QUESTIONS:
1 - In the code review thread, what does sammccall call the most invasive change?
2 - Reproduce the passage of the code review thread that starts at the words "Thu Nov 30 10:46:13" and ends after the words "Numbers->Lower, more Punctuation.", copying it character for character.

[QUOTED PASSAGE Boundary: Start]

[PATCH] D40060: [clangd] Fuzzy match scorer

Thu Nov 30 10:46:13 PST 2017

sammccall added a comment.

Thanks @ilya-biryukov, @inspirer, @klimek for the helpful comments!

I've addressed hopefully the most important and added more rigorous testing.
Sorry for the large delta, the most invasive change was of course adding the extra dimension to the scoring table. (Which fixed a bunch of problems)

================
Comment at: clangd/FuzzyMatch.cpp:118
+    0x00, 0x00, 0x00, 0x00, // Control characters
+    0xff, 0xff, 0xff, 0xff, // Punctuation
+    0x55, 0x55, 0xf5, 0xff, // Numbers->Lower, more Punctuation.
----------------
ilya-biryukov wrote:
> I'm not sure if we care, but maybe we should treat `+`, `-` and other symbols that could be in operator names (e.g., `operator +`) differently for C++.
> Could also make sense for other languages with overloaded operators.
You might be right, but in the absence of concrete problems I think treating them as punctuation is actually the most conservative thing to do.

E.g. matching [op=] against "operator=" gets big penalties if we treat '=' as Lower, and treating it as Upper seems likely to have other weird effects... Punctuation/separators are treated pretty neutrally.

================
Comment at: clangd/FuzzyMatch.cpp:245
+  if (!P && WordRole[W] == Tail)
+    return AwfulScore;
+  ScoreT S = 0;
----------------
ilya-biryukov wrote:
> Does it mean I will get no matches in the following situation?
> 
> `Items = [printf, scanf]`
> `Pattern = f`
> 
> It may be a bit confusing, since I do have a match, even though is terrible and it's ok to put those items very low in the list.
> A more real example is:
> `Items = [fprintf, fscanf]`
> `Pattern = print`
> 
> Would `fprintf` match in that case? I think it should.
> 
> Another important one:
> `Items = [istream, ostream]`
> `Pattern = stream`
Done. VSCode will filter these out, but I agree these are important and don't seem to cause problems.

================
Comment at: clangd/FuzzyMatch.cpp:254
+  // Penalty: matching inside a segment (and previous char wasn't matched).
+  if (WordRole[W] == Tail && P && !Matched[P - 1][W - 1])
+    S -= 3;
----------------
inspirer wrote:
> You need a third boolean dimension in your DP table for this condition to work - "matches".
> 
> Consider matching "Abde" against "AbdDe". The result should be [Ab]d[De] and not [Abd]D[e]. While evaluating Abd against AbdD, you will have to choose between two ways to represent the match and no matter what you choose, scoring in this line will not know whether your previous char matched, since you merged two branches and kept only one of them.

[QUOTED PASSAGE Boundary: End]
[DATASET CONTENT Boundary: Start]

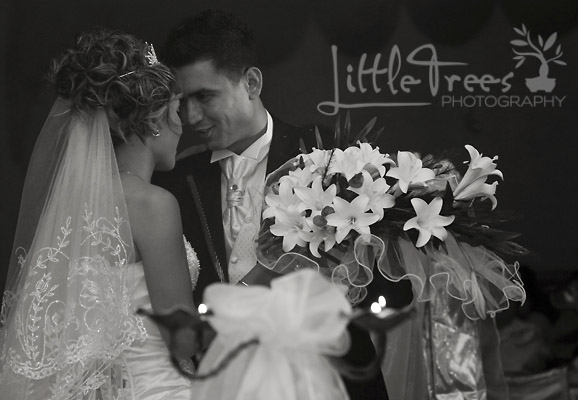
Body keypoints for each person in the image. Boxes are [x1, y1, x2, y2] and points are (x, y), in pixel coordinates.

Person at [154, 9, 389, 399]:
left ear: (251, 82)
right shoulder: (176, 180)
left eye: (204, 97)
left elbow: (376, 275)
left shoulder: (331, 157)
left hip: (329, 375)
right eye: (182, 102)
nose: (191, 116)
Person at [0, 29, 198, 399]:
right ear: (154, 119)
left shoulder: (70, 204)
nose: (183, 124)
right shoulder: (153, 204)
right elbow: (183, 339)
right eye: (176, 109)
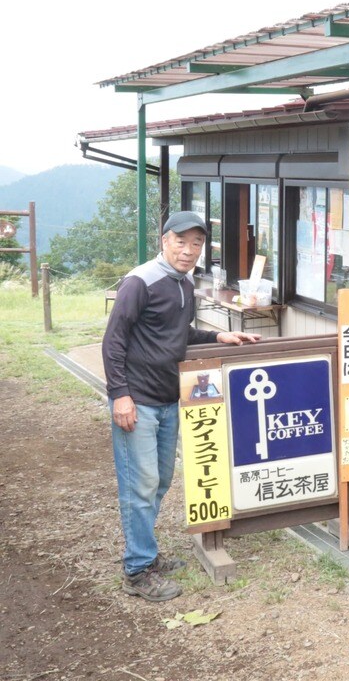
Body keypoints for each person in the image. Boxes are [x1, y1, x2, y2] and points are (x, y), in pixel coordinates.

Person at [103, 211, 261, 602]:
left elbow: (179, 334)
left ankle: (145, 552)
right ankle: (137, 570)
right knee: (140, 485)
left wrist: (218, 337)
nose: (188, 251)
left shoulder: (184, 283)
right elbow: (114, 341)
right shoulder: (140, 282)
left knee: (159, 481)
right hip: (137, 401)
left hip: (168, 399)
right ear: (164, 241)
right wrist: (120, 395)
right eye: (181, 242)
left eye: (196, 244)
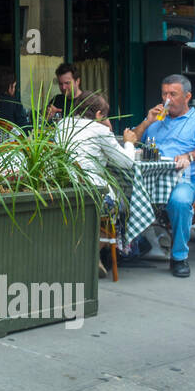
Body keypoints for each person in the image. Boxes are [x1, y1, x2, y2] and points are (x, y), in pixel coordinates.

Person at [122, 74, 195, 278]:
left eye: (173, 94)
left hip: (182, 178)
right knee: (121, 193)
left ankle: (179, 257)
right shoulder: (157, 118)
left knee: (180, 202)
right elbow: (132, 141)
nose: (167, 99)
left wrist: (189, 156)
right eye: (164, 93)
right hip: (149, 179)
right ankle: (128, 248)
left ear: (187, 96)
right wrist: (147, 122)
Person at [58, 92, 132, 276]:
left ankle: (87, 255)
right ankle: (93, 254)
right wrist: (129, 143)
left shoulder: (62, 124)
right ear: (99, 114)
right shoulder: (99, 130)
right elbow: (126, 162)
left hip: (64, 190)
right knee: (123, 206)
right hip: (93, 194)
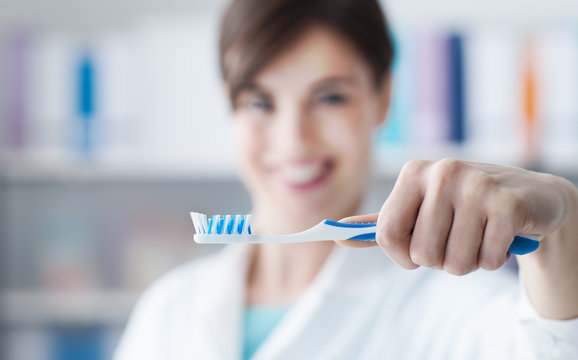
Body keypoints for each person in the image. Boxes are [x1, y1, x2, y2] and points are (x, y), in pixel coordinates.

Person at [114, 0, 578, 359]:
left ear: (383, 97)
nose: (294, 140)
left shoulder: (459, 303)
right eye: (260, 102)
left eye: (330, 97)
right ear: (228, 106)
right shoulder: (169, 310)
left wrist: (564, 226)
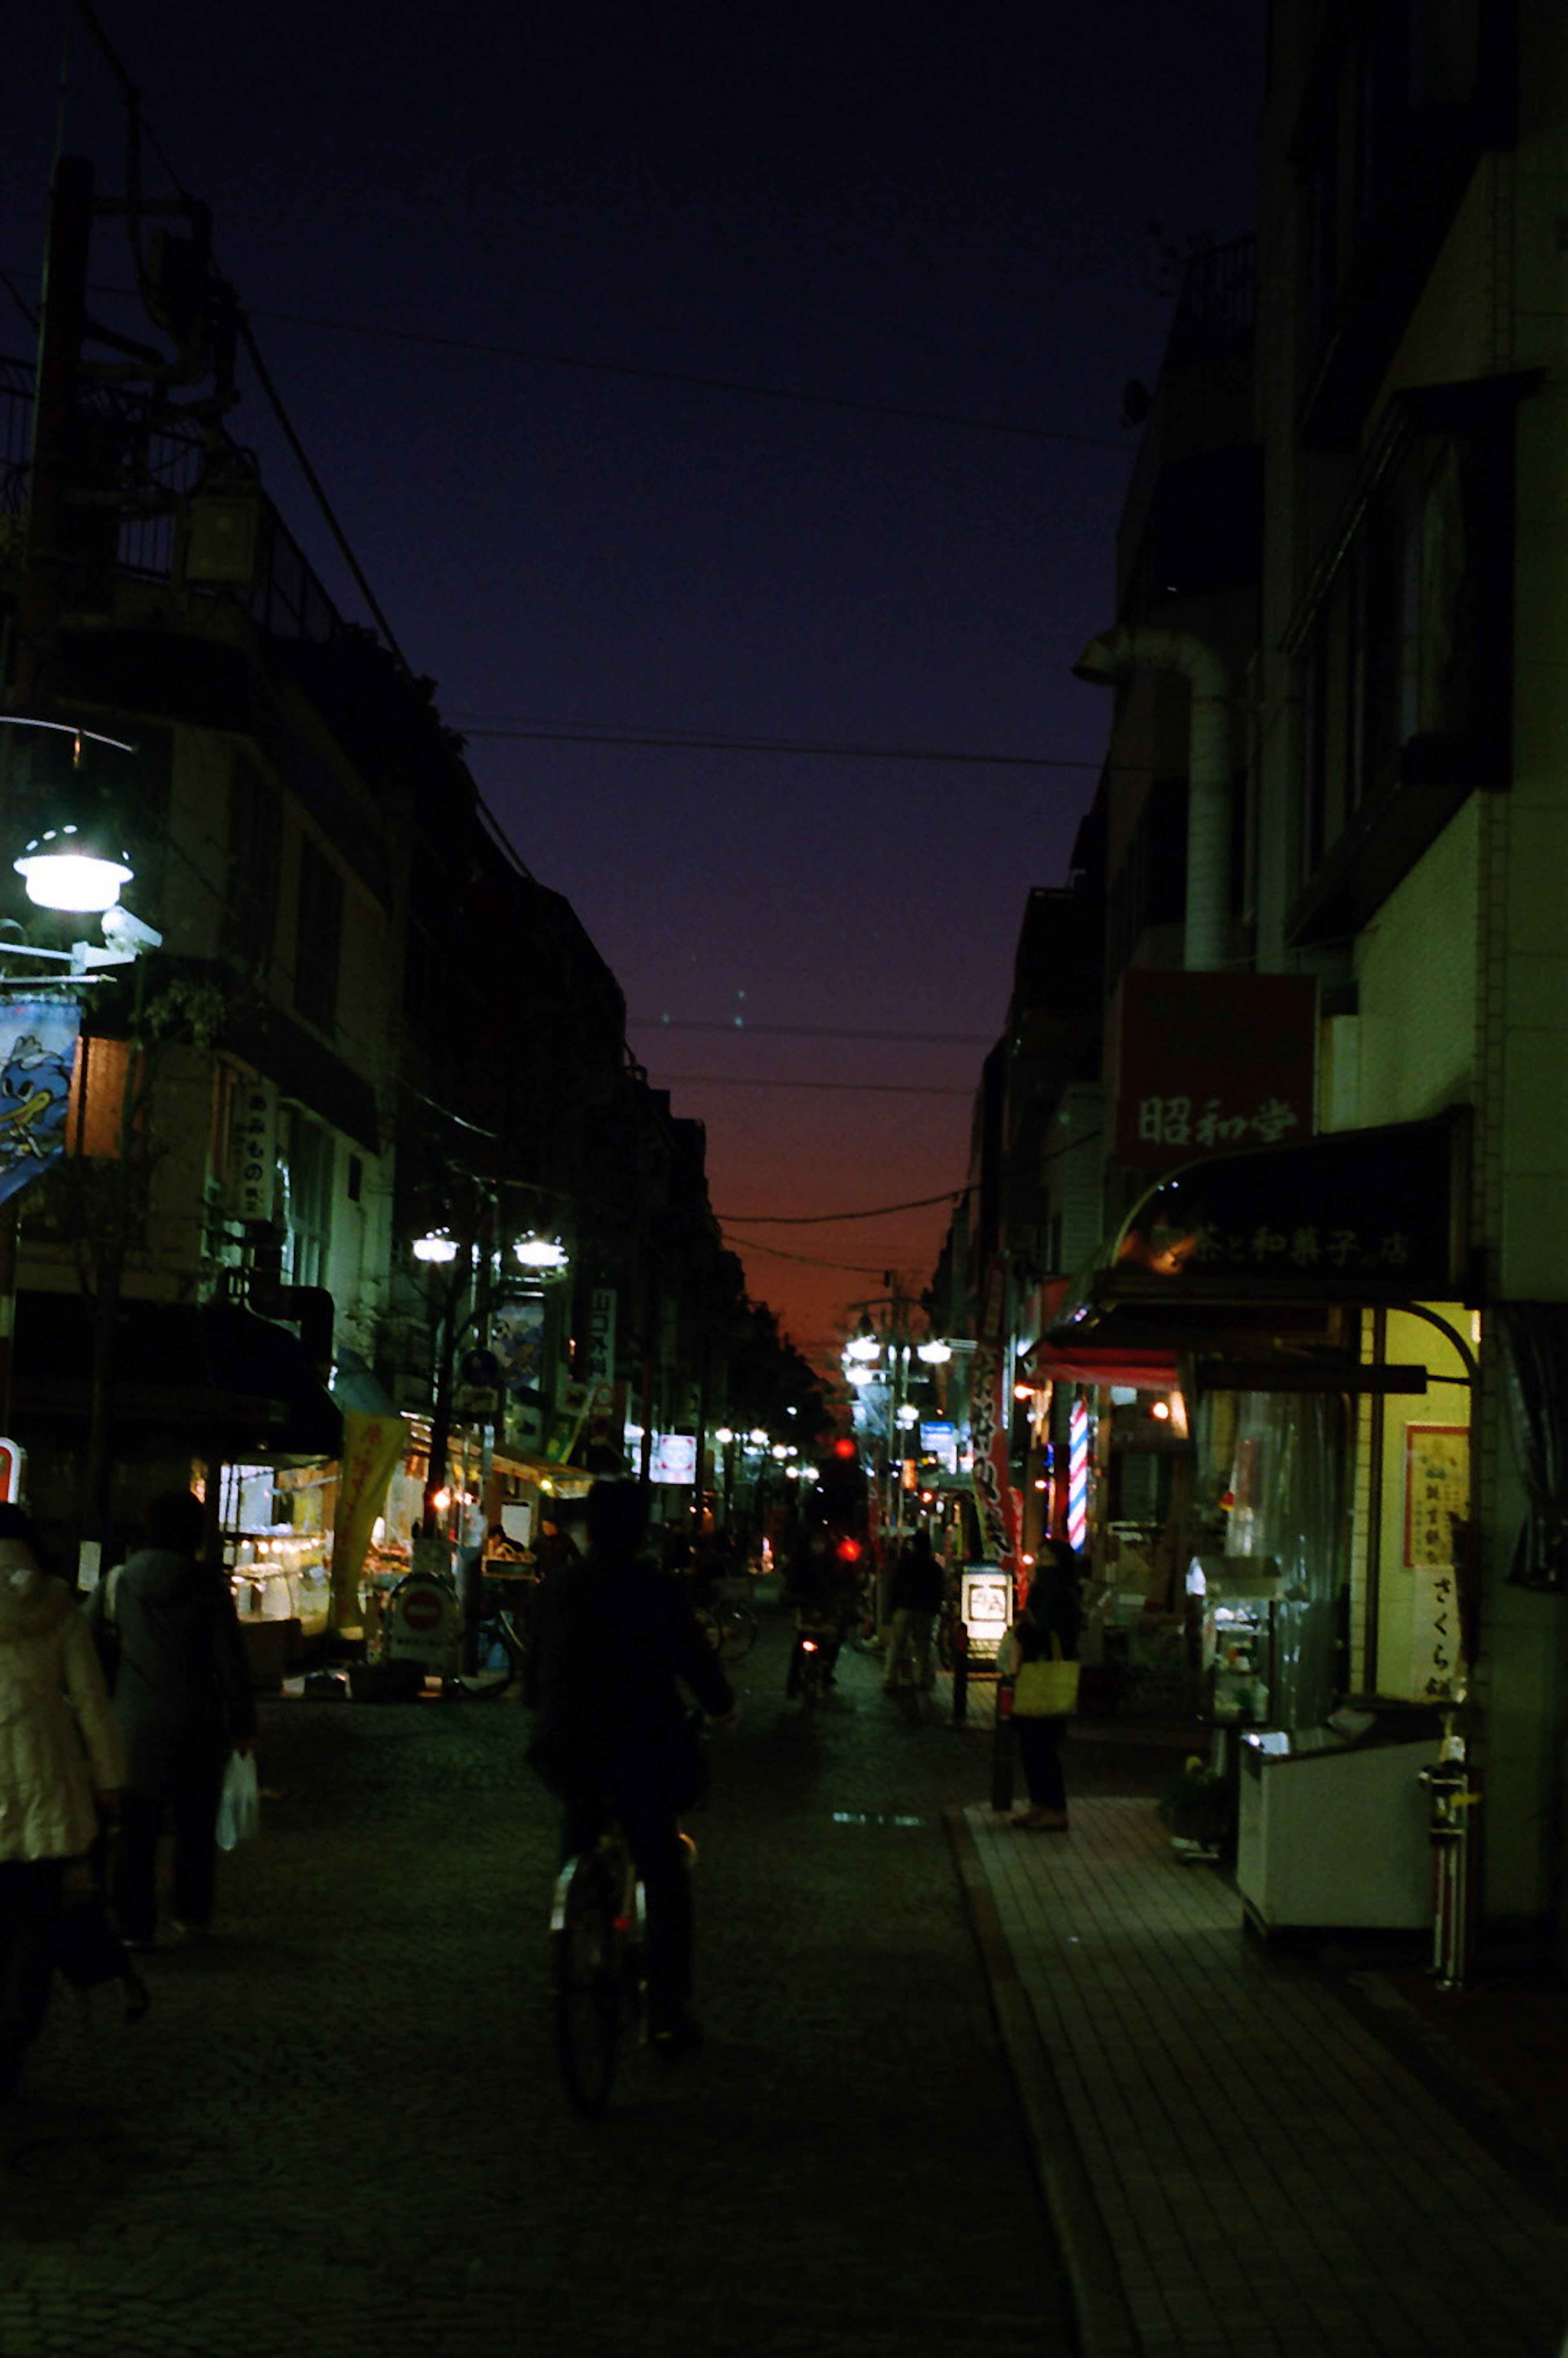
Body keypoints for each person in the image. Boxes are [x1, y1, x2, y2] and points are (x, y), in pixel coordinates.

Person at [525, 1479, 736, 2057]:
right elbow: (698, 1663)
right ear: (643, 1532)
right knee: (665, 1878)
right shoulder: (656, 1592)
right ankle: (667, 2013)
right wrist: (723, 1704)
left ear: (588, 1529)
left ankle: (576, 1920)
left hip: (570, 1749)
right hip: (642, 1751)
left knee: (579, 1834)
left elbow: (532, 1675)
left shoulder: (560, 1589)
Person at [91, 1489, 257, 1947]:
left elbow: (89, 1645)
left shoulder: (119, 1581)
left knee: (137, 1832)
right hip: (197, 1724)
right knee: (195, 1828)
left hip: (133, 1724)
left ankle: (133, 1924)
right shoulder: (208, 1586)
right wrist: (243, 1724)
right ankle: (190, 1913)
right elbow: (231, 1661)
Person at [0, 1502, 125, 2098]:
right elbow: (91, 1701)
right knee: (34, 1924)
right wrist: (108, 1780)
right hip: (46, 1785)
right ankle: (13, 2040)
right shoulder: (58, 1607)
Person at [1000, 1539, 1083, 1831]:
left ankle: (1055, 1808)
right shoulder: (1042, 1591)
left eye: (1050, 1559)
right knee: (1030, 1747)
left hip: (1048, 1674)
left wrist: (1031, 1629)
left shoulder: (1064, 1594)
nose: (1044, 1564)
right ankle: (1039, 1804)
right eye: (1042, 1557)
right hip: (1032, 1674)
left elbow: (1053, 1633)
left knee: (1045, 1747)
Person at [882, 1528, 945, 1694]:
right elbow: (939, 1590)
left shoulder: (904, 1563)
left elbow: (894, 1586)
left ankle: (890, 1680)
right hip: (925, 1611)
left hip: (904, 1608)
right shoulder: (934, 1567)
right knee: (922, 1648)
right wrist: (935, 1609)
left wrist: (891, 1610)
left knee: (897, 1646)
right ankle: (920, 1681)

[DATASET CONTENT Boundary: End]

LIST OF ANSWERS:
1 - Adding the extra dimension to the scoring table.

2 -
Thu Nov 30 10:46:13 PST 2017

sammccall added a comment.

Thanks @ilya-biryukov, @inspirer, @klimek for the helpful comments!

I've addressed hopefully the most important and added more rigorous testing.
Sorry for the large delta, the most invasive change was of course adding the extra dimension to the scoring table. (Which fixed a bunch of problems)

================
Comment at: clangd/FuzzyMatch.cpp:118
+    0x00, 0x00, 0x00, 0x00, // Control characters
+    0xff, 0xff, 0xff, 0xff, // Punctuation
+    0x55, 0x55, 0xf5, 0xff, // Numbers->Lower, more Punctuation.